## Provided text
*-*-*
From bajan@mocha.bunyip.com Mon Feb  7 19:27 MET 1994

Subject: Changes to URL document

Hi All,
	Tim and I have exchanged mail over the past couple of days and he
has made some revisions to the current URL draft. [It is available as
<URL:ftp://ftp.w3.org/pub/www/doc/draft-uri-url-02.txt> and
<URL:ftp://ftp.w3.org/pub/www/doc/draft-uri-url-02.ps>]

Tim also says that there is a change list summrising changes to the
document at URL:http://www.w3.org/hypertext/WWW/Addressing/URL/7_1_Changes.html


I have retrieved the draft and asked Tim to make the following changes to
conform to the decisions of the working group before resubmitting it to
the Secretariat as a new draft.

----------------------

1) From the minutes:

  - The Area Directors require the group to produce a companion document
    to the current URL draft containing a list of functional
    specifications and requirements. This document can then be used to
    determine if the current URL draft meets the requirements. Similar
    documents will be required for all UR* protocol specifications.
*-*-*
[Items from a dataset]
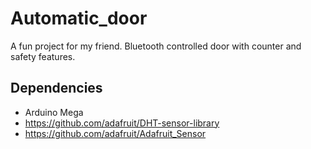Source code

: # Automatic_door

A fun project for my friend. Bluetooth controlled door with counter and safety features. 


## Dependencies
* Arduino Mega
* https://github.com/adafruit/DHT-sensor-library
* https://github.com/adafruit/Adafruit_Sensor

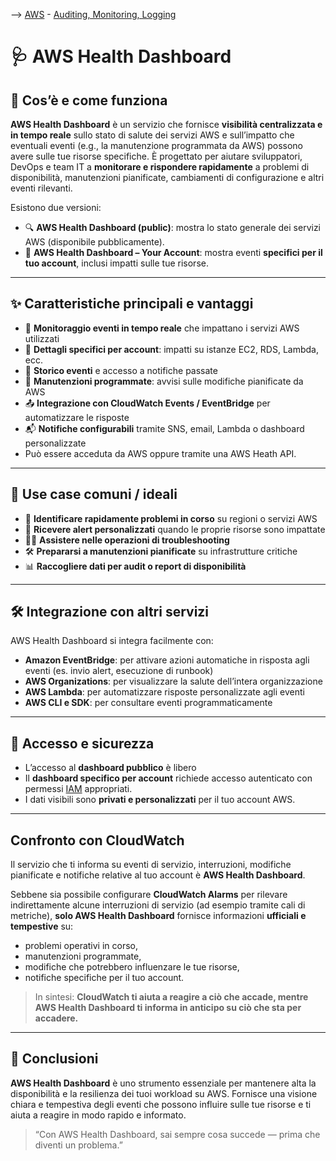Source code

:--> [AWS](00-Intro/AWS.md)  -  [Auditing, Monitoring, Logging](08-Auditing-Monitoring-Logging/Auditing-Monitoring-Logging.md)
# 🩺 AWS Health Dashboard

## 📘 Cos’è e come funziona

**AWS Health Dashboard** è un servizio che fornisce **visibilità centralizzata e in tempo reale** sullo stato di salute dei servizi AWS e sull’impatto che eventuali eventi (e.g., la manutenzione programmata da AWS) possono avere sulle tue risorse specifiche. 
È progettato per aiutare sviluppatori, DevOps e team IT a **monitorare e rispondere rapidamente** a problemi di disponibilità, manutenzioni pianificate, cambiamenti di configurazione e altri eventi rilevanti.

Esistono due versioni:
- 🔍 **AWS Health Dashboard (public)**: mostra lo stato generale dei servizi AWS (disponibile pubblicamente).
- 🏥 **AWS Health Dashboard – Your Account**: mostra eventi **specifici per il tuo account**, inclusi impatti sulle tue risorse.

---

## ✨ Caratteristiche principali e vantaggi

- 📡 **Monitoraggio eventi in tempo reale** che impattano i servizi AWS utilizzati
- 📄 **Dettagli specifici per account**: impatti su istanze EC2, RDS, Lambda, ecc.
- 📅 **Storico eventi** e accesso a notifiche passate
- 🔧 **Manutenzioni programmate**: avvisi sulle modifiche pianificate da AWS
- 📤 **Integrazione con CloudWatch Events / EventBridge** per automatizzare le risposte
- 📬 **Notifiche configurabili** tramite SNS, email, Lambda o dashboard personalizzate
-  Può essere acceduta da AWS oppure tramite una AWS Heath API.

---

## 🚀 Use case comuni / ideali

- 🧭 **Identificare rapidamente problemi in corso** su regioni o servizi AWS
- 📍 **Ricevere alert personalizzati** quando le proprie risorse sono impattate
- 🧑‍💻 **Assistere nelle operazioni di troubleshooting**
- 🛠️ **Prepararsi a manutenzioni pianificate** su infrastrutture critiche
- 📊 **Raccogliere dati per audit o report di disponibilità**

---

## 🛠️ Integrazione con altri servizi

AWS Health Dashboard si integra facilmente con:

- **Amazon EventBridge**: per attivare azioni automatiche in risposta agli eventi (es. invio alert, esecuzione di runbook)
- **AWS Organizations**: per visualizzare la salute dell’intera organizzazione
- **AWS Lambda**: per automatizzare risposte personalizzate agli eventi
- **AWS CLI e SDK**: per consultare eventi programmaticamente

---

## 🔐 Accesso e sicurezza

- L’accesso al **dashboard pubblico** è libero
- Il **dashboard specifico per account** richiede accesso autenticato con permessi [IAM](09-Sicurezza-Compliance-Governance/Sicurezza/AWS-IAM.md) appropriati.
- I dati visibili sono **privati e personalizzati** per il tuo account AWS.

---
## Confronto con CloudWatch

Il servizio che ti informa su eventi di servizio, interruzioni, modifiche pianificate e notifiche relative al tuo account è **AWS Health Dashboard**.

Sebbene sia possibile configurare **CloudWatch Alarms** per rilevare indirettamente alcune interruzioni di servizio (ad esempio tramite cali di metriche), **solo AWS Health Dashboard** fornisce informazioni **ufficiali e tempestive** su:
- problemi operativi in corso,
- manutenzioni programmate,
- modifiche che potrebbero influenzare le tue risorse,
- notifiche specifiche per il tuo account.

> In sintesi: **CloudWatch ti aiuta a reagire a ciò che accade, mentre AWS Health Dashboard ti informa in anticipo su ciò che sta per accadere.**

---
## 📌 Conclusioni

**AWS Health Dashboard** è uno strumento essenziale per mantenere alta la disponibilità e la resilienza dei tuoi workload su AWS. Fornisce una visione chiara e tempestiva degli eventi che possono influire sulle tue risorse e ti aiuta a reagire in modo rapido e informato.

> “Con AWS Health Dashboard, sai sempre cosa succede — prima che diventi un problema.”

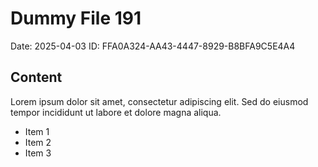 # Dummy File 191

Date: 2025-04-03
ID: FFA0A324-AA43-4447-8929-B8BFA9C5E4A4

## Content

Lorem ipsum dolor sit amet, consectetur adipiscing elit.
Sed do eiusmod tempor incididunt ut labore et dolore magna aliqua.

* Item 1
* Item 2
* Item 3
*-*-*
## Check your understanding
- a) Copy out the lines of the entries from the one containing "## Dependencies" through the one containing "## 📘 Cos’è e come funziona", including both of those lines. Omit the pictures.
- b) Write a continuation of the email about changes to the URL draft, starting after its last sentence.
The email about changes to the URL draft has no connection to the entries.

## Answer set
- a)
## Dependencies
* Arduino Mega
* https://github.com/adafruit/DHT-sensor-library
* https://github.com/adafruit/Adafruit_Sensor

Source code

:--> [AWS](00-Intro/AWS.md)  -  [Auditing, Monitoring, Logging](08-Auditing-Monitoring-Logging/Auditing-Monitoring-Logging.md)
# 🩺 AWS Health Dashboard

## 📘 Cos’è e come funziona

- b)
I believe that the initial discussion in the current draft is in conflict
with this since the first 6 or so pages try to fill this role and this
will be taken up by another document. This document should concern itself
with the definition of the URL and leave the design criteria to the doc
mentioned above.

2) The term "universal" is used quite widely in the document. Since the
group decided some time ago (when we changed the name to Uniform Resource
Identifier), this is probably not appropriate. We can't really claim to
have a "universal" system. A "uniform" system more adequately describes
it.

3) While the document is "wordsmithed" by the author, under the IETF process
it is viewed as the product of the working group and as such "author's
comments" are probably not appropriate (such as those in the section on
readability). In any case this more properly belongs in the requirements
document.

4) References to non-standard URLs should be left out in the main text.
For example the section on the "Full Form" URL don't make much sense since
for the purposes of the document there is no other form. The same applies
to references to fragments in the main body. I suggest that if you would
like to put these into the process that they be split out from this
document entirely and submitted to the working group for separate
consideration.

5) The WG has decided that the "URL:" prefix is standard and this should be
made clear in the draft. Currently the only place that this appears is in
the BNF. It should rightly be part of the "Scheme" section which
currently makes no mention of it.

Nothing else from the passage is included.